Текст документа:

━━━━━━━━━━━━━━━━━━━━

Отзыв этот слишком суров: несчастная женщина едва ли заслужила такой жесткий приговор истории.
История, быть может, сама виновата перед осуждаемой ею женщиной: не по вине ли Анны Монс Петр полюбил забавы в немецкой слободе? Не там ли он наслушался о чудесах цивилизованного мира, когда еще не видал его из своей Москвы? Не Анна ли Монс была причиной, что любовь к более или менее европейски цивилизованной девушке заставила Петра оглянуться и на свой старомосковский охабень, и на старую Русь, а потом заглянуть в Европу, чтобы русскому «медвежонку», как называли молодого Петра стрельцы, не стыдно было в немецком кафтане показаться перед девушкой, которая, подобно золотым яблокам Геркулеса, вывезена была из Армидиных садов Европы и заставила русского Геркулеса похотеть и самому побывать в этих садах, чтоб вывезти оттуда золотые яблоки цивилизации?
Он так и сделал, потому что русскому Геркулесу Анна Монс казалась светлым лучом, пробившимся из царства света.
С наступлением XVIII века вместе с Великой Россией и Малороссия начинает новый цикл исторического существования, на котором резкой тенью лежит уже окраска нового времени, нового направления.
Но это новое время для Малороссии должно было выказаться не в том, в чем оно выказалось для Великой России. Великая Россия вместе с Петром сделала крутой поворот по не протоптанному еще пути, которым она силилась выйти на культурную дорогу, проторенную западной цивилизацией. Малороссия тоже должна была сделать крутой поворот, но только в направлении, обратно противоположном тому, какое избрала Великая Россия: для последней силу нравственного тяготения с нового времени представлял Запад; для Малороссии же это западное тяготение было не новостью. Малороссия и до соединения с Великой Россией тяготела к Западу через Польшу. Это западное тяготение и погубило Малороссию, убило в ней последнюю тень политической и государственной автономии. Сначала исторические несчастия, постигавшие Польшу, постигали и Малороссию, когда они составляли до некоторой степени одно политическое тело. Потом государственная деморализация Польши заразила неизлечимой гангреной и некоторые части малороссийского государственного тела. При Богдане Хмельницком Малороссия поняла, что тяготение ее к Западу спасительнее будет не через такой непрочный, подгнивший проводник, как Польша, а через прочно вкопанные в историческую почву столпы русской народной жизни.
Мазепа хотел было вновь наклонить это нравственное и политическое тяготение Малороссии к Западу, хотел создать для нее даже собственное, независимое тяготение — и погиб сам, сделав западное тяготение для Малороссии, по-видимому, навсегда гибельным и немыслимым.
Поддалась было этому западному тяготению и последняя малороссийская женщина, последняя в смысле старой, исторической, гетманской Малороссии, — и тоже погибла, погубив свое семейство, подведя голову отца под топор мазепинского ката. Это была возлюбленная Мазепы — Матрена Кочубей.

━━━━━━━━━━━━━━━━━━━━

Данные:
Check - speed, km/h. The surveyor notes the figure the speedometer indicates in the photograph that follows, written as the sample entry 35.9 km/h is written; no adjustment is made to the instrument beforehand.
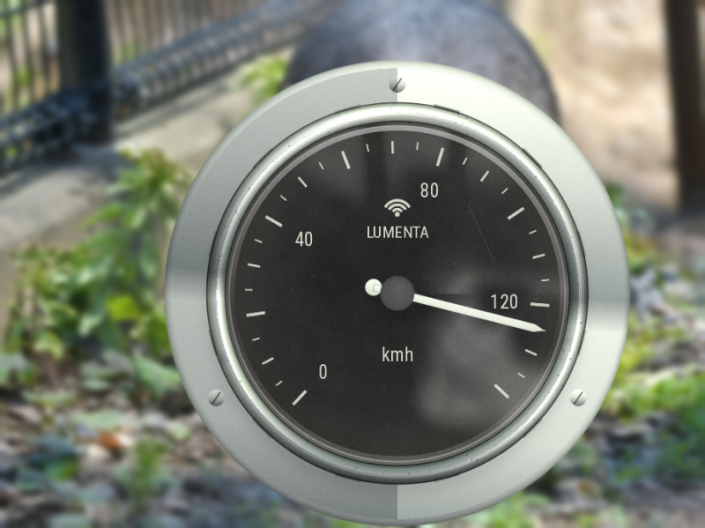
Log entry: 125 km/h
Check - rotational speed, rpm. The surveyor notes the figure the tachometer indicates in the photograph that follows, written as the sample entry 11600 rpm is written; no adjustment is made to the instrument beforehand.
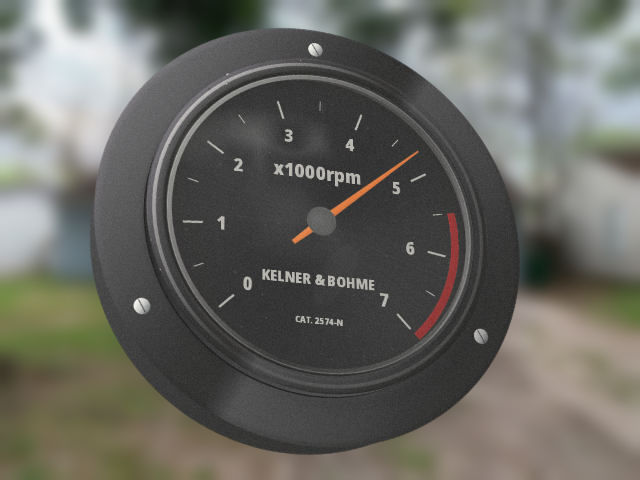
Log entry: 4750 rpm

━━━━━━━━━━━━━━━━━━━━

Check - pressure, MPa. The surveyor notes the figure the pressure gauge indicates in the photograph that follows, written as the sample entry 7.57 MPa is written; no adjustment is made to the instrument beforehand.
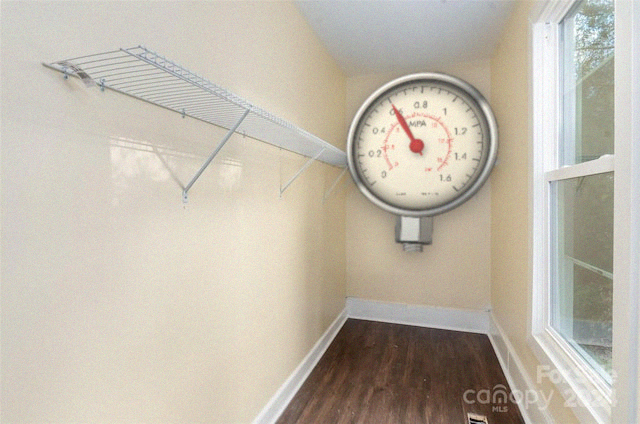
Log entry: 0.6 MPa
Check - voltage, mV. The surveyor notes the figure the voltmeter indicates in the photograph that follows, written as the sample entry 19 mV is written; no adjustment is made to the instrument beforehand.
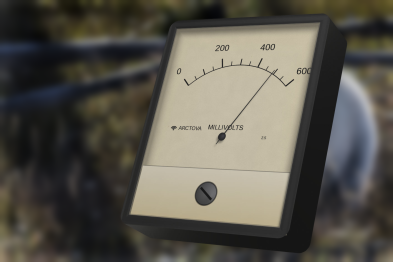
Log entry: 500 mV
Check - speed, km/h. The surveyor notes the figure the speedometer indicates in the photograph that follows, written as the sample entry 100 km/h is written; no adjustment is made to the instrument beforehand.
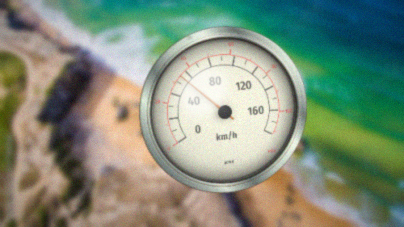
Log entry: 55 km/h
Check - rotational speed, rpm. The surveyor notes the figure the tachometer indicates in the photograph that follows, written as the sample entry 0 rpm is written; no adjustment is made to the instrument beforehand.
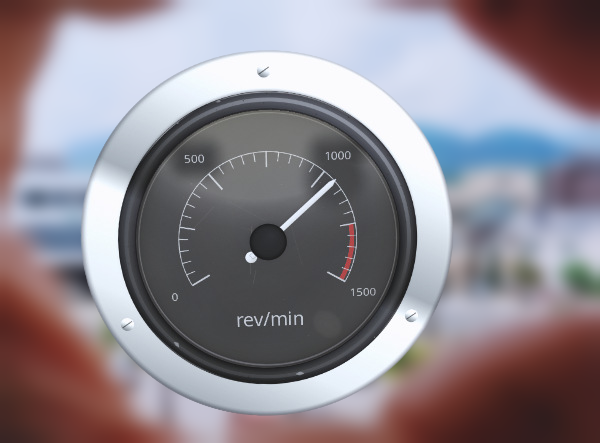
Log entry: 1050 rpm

━━━━━━━━━━━━━━━━━━━━

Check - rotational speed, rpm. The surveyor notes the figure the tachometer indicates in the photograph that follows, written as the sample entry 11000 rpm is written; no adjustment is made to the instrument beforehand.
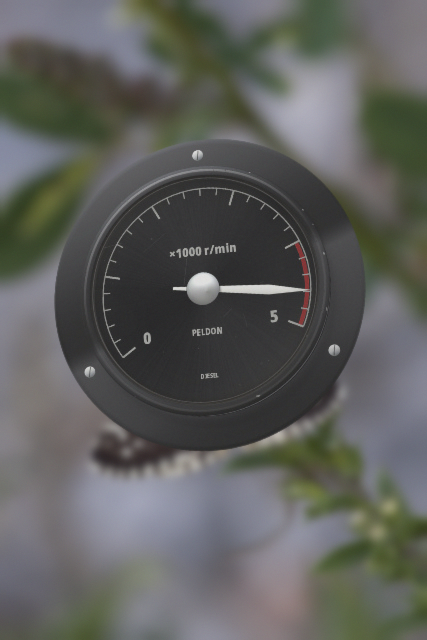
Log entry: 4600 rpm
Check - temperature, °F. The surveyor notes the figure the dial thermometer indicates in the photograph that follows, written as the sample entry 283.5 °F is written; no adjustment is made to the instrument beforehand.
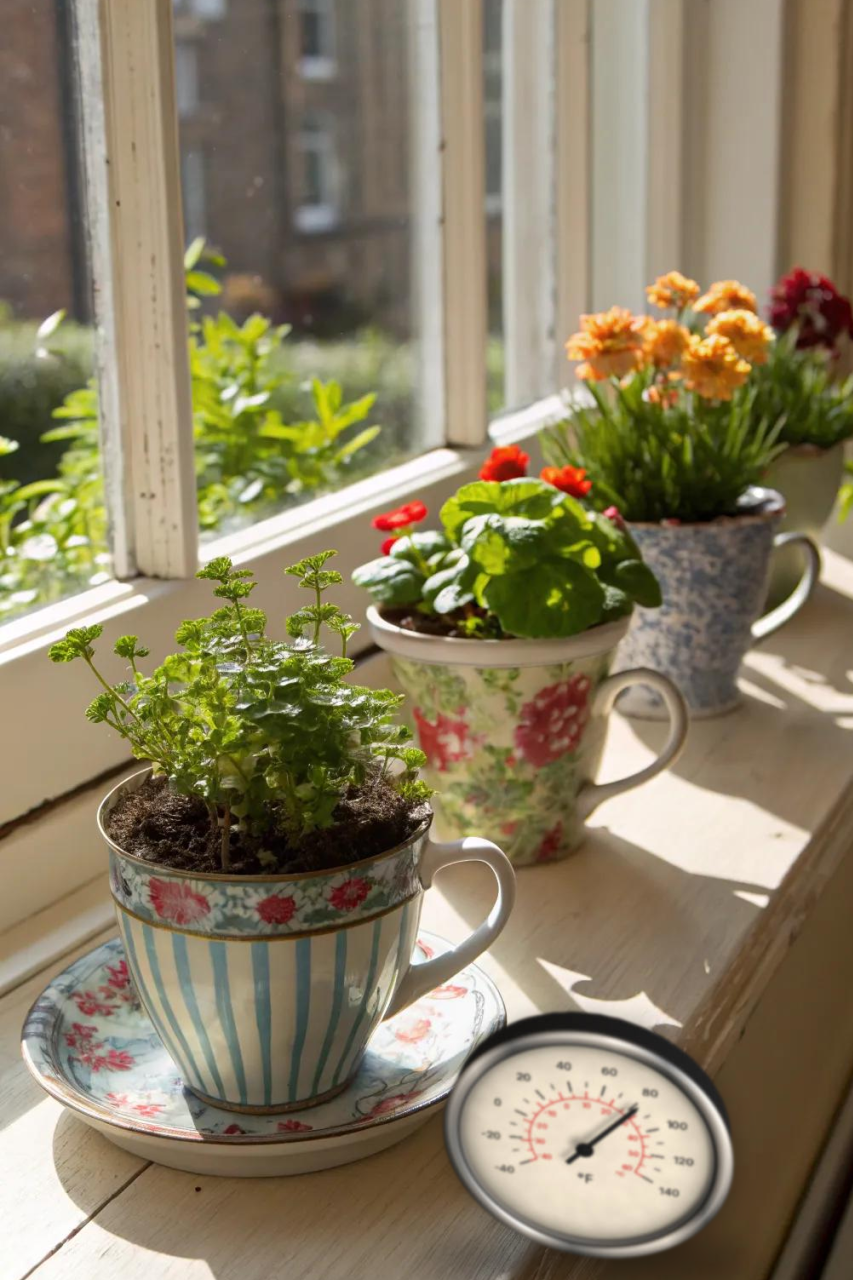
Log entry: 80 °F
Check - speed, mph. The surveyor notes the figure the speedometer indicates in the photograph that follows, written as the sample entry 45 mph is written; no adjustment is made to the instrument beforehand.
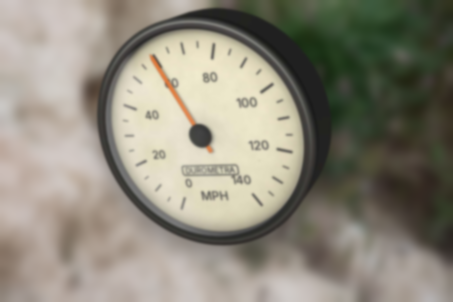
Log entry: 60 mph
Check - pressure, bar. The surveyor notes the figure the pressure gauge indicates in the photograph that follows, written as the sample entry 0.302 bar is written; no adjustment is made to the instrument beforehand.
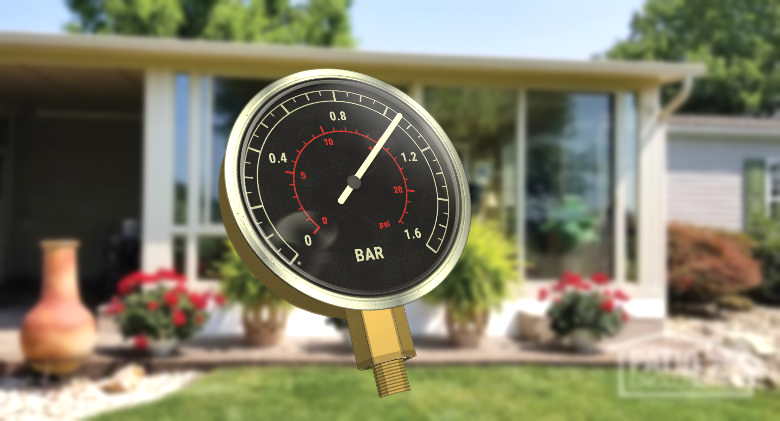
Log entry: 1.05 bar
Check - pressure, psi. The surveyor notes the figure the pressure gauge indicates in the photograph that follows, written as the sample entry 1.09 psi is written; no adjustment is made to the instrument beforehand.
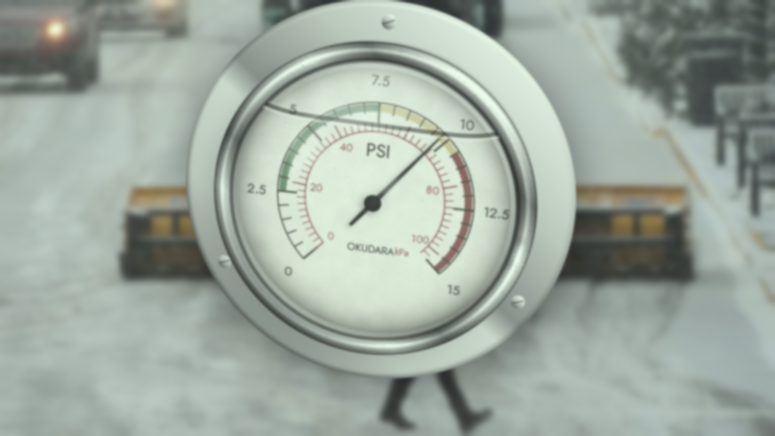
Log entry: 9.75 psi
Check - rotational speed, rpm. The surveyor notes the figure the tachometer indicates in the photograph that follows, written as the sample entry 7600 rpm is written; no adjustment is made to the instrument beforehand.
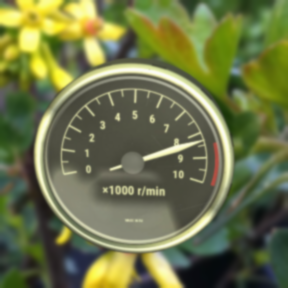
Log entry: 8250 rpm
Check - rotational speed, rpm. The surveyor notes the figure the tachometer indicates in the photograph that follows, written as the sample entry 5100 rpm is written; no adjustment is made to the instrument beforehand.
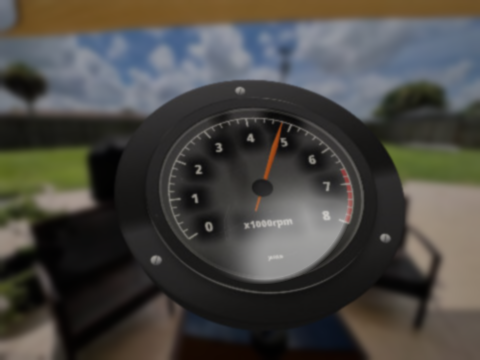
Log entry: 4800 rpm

━━━━━━━━━━━━━━━━━━━━

Вопросы:
1 > Выведите фрагмент текста документа, начиная со слов «История, быть может, сама» и далее вплоть до слов «из царства света.».
2 > Как, по словам текста документа, стрельцы называли молодого Петра?
Материалы представлены отдельно и к тексту документа не относятся.

Ответы:
1 >
История, быть может, сама виновата перед осуждаемой ею женщиной: не по вине ли Анны Монс Петр полюбил забавы в немецкой слободе? Не там ли он наслушался о чудесах цивилизованного мира, когда еще не видал его из своей Москвы? Не Анна ли Монс была причиной, что любовь к более или менее европейски цивилизованной девушке заставила Петра оглянуться и на свой старомосковский охабень, и на старую Русь, а потом заглянуть в Европу, чтобы русскому «медвежонку», как называли молодого Петра стрельцы, не стыдно было в немецком кафтане показаться перед девушкой, которая, подобно золотым яблокам Геркулеса, вывезена была из Армидиных садов Европы и заставила русского Геркулеса похотеть и самому побывать в этих садах, чтоб вывезти оттуда золотые яблоки цивилизации?
Он так и сделал, потому что русскому Геркулесу Анна Монс казалась светлым лучом, пробившимся из царства света.

2 > «Медвежонком».